Ob nicht manchem großen »Entdecker« während seiner Laufbahn vor den Folgen gebangt hat, bevor er das Ziel seiner Wünsche erreichte! Ob er nicht bisweilen von Angst überfallen worden und in Versuchung gekommen ist, die unsichtbaren Mächte, die dafür sorgen, daß die Bäume nicht in den Himmel wachsen, zu bitten, seinen Sieg zu verhindern, weil ihm ahnte, daß er der Menschheit Unglück bringen würde?

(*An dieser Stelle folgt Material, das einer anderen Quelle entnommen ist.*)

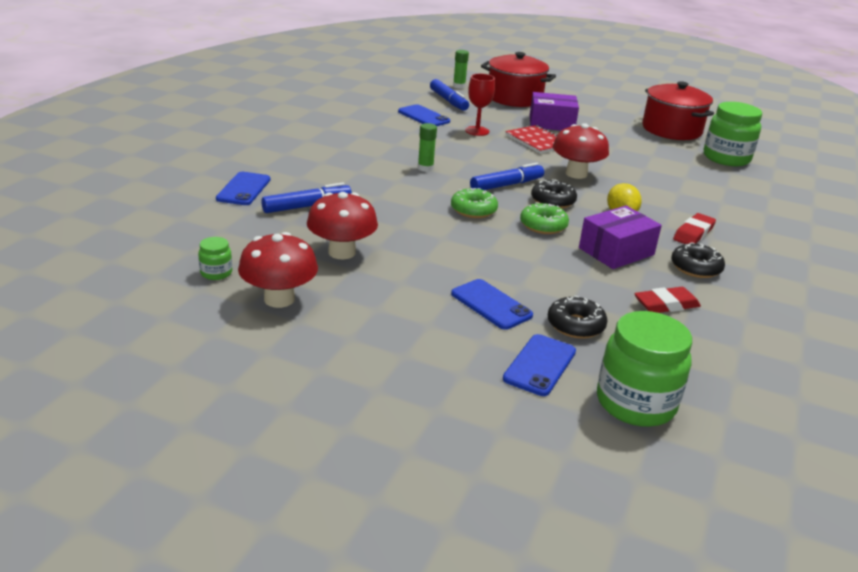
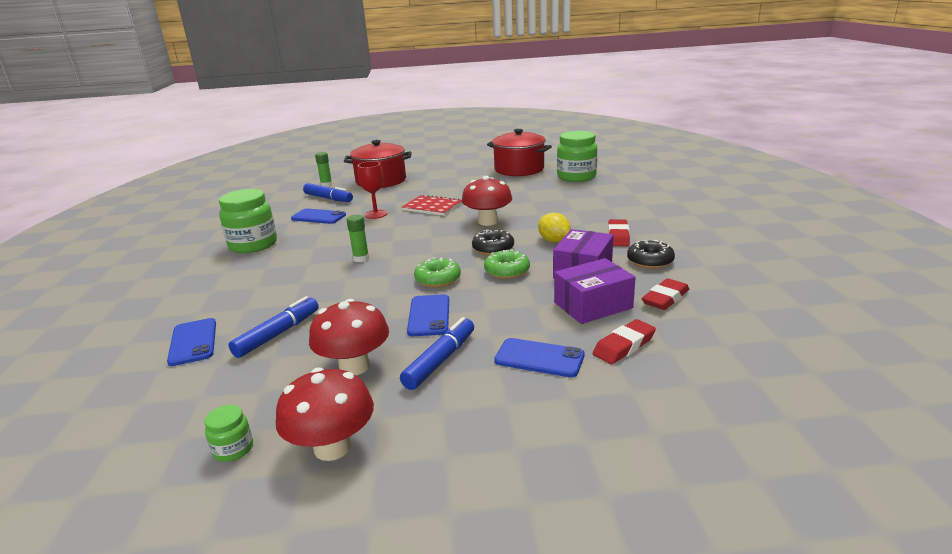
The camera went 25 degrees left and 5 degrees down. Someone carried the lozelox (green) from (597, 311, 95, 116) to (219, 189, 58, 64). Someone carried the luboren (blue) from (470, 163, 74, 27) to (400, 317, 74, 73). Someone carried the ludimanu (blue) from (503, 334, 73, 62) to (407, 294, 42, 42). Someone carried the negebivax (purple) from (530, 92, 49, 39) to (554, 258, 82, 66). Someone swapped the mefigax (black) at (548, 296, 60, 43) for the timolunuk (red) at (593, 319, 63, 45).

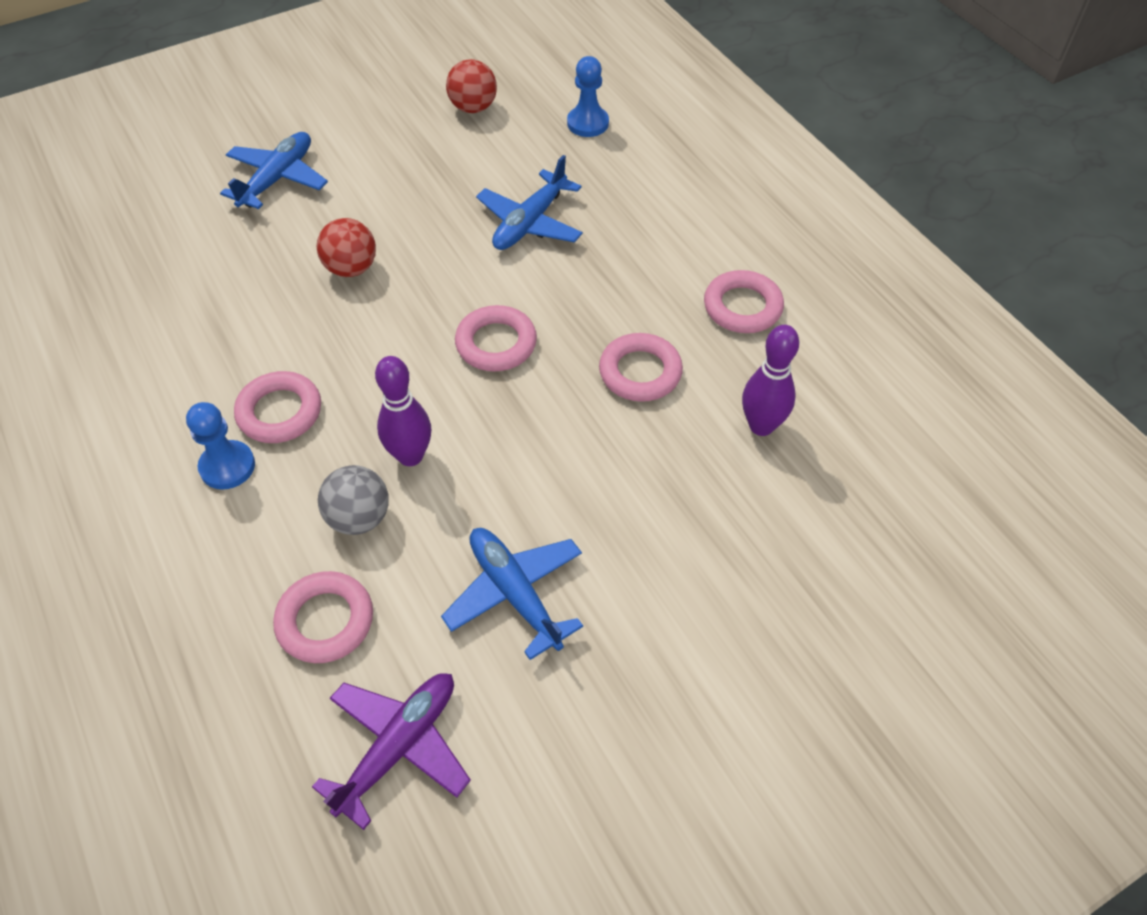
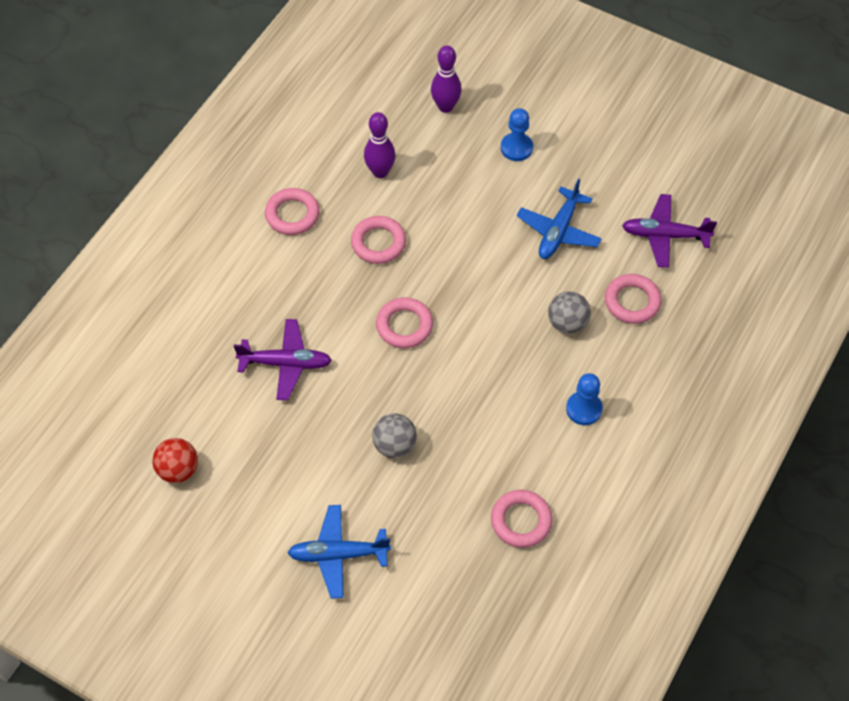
The camera went 120 degrees left and 5 degrees up. Someone repainted the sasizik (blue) at (476, 155, 107, 95), which became the sasizik (purple) at (234, 319, 98, 81). Someone repainted the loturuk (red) at (317, 218, 59, 59), which became the loturuk (grey) at (372, 413, 45, 45). Someone carried the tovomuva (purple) from (375, 356, 56, 110) to (431, 45, 31, 68). Someone carried the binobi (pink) from (234, 371, 87, 72) to (491, 490, 61, 58). Someone carried the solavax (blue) from (567, 56, 42, 81) to (501, 108, 32, 53).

»Sehen Sie zum Beispiel den unsterblichen James Cook und seine Genossen«, ereiferte van Zanten sich eines Abends, »wie habe ich und viele der damaligen Jugend – nicht die Schlechtesten – für diesen Helden geschwärmt! Sie tragen zum Teil die Schuld daran, daß ich mein liebes, gemütliches Amsterdam verließ, um das große Abenteuer auf unbekannten Inseln in stillen Meeren zu suchen. Ja, ich sage es rein heraus: Hätte nicht der unschuldige Monsieur Lenoir mir die Erzählung von Kapitän Wilson und dem Schiffbruch der stolzen ›Antelope‹ in dem psychologischen Augenblick in die Hände gespielt, so säße ich vielleicht noch heute in meines seligen Vaters hochgeachtetem Instrumentenmachergeschäft. Hätten diese unternehmenden und treuherzigen Helden, die uns die Welt verdoppelten, geahnt, was den Spuren ihrer Siege folgen würde: Kampf um Gold, Silber, Diamanten, Gewürze, Zerstörung von Hab und Gut der Eingeborenen, gewaltsame Religionsbekehrung im Namen der Menschheit, hätten sie vorausgesehen, wie Schwärme von weißen Eroberern sich auf die neuentdeckten, unschuldigen Inseln stürzten und neue Lebensformen schufen, hätten sie die Brut von Woodfords und Konsorten vorausgeahnt, ich glaube, sie würden mit einem derben Seemannsfluch das Ruder gedreht, den stillen Meeren ihren Frieden und den Inseln ihren paradiesischen Zustand gelassen haben.«

Aus dieser Bemerkung geht hervor, daß, falls Pieter Adrian van Zanten gleich nach Woodfords erster »Belehrung« in seiner Erkenntnis so weit noch nicht gelangt war, das Problem sich doch bereits in seinem Bewußtsein zu regen begann. Vielleicht begann er schon damals darüber zu grübeln, ob das Schicksal, das ihn durch Mijnheers Dazwischenkunft brutal aus einem Kurs trieb, den er, von seiner Abenteuerlust gedrängt, einschlagen wollte, eine Niederlage bereitete oder ihn vor etwas Schlimmerem bewahrt hatte, das sein Blick nicht erkennen konnte.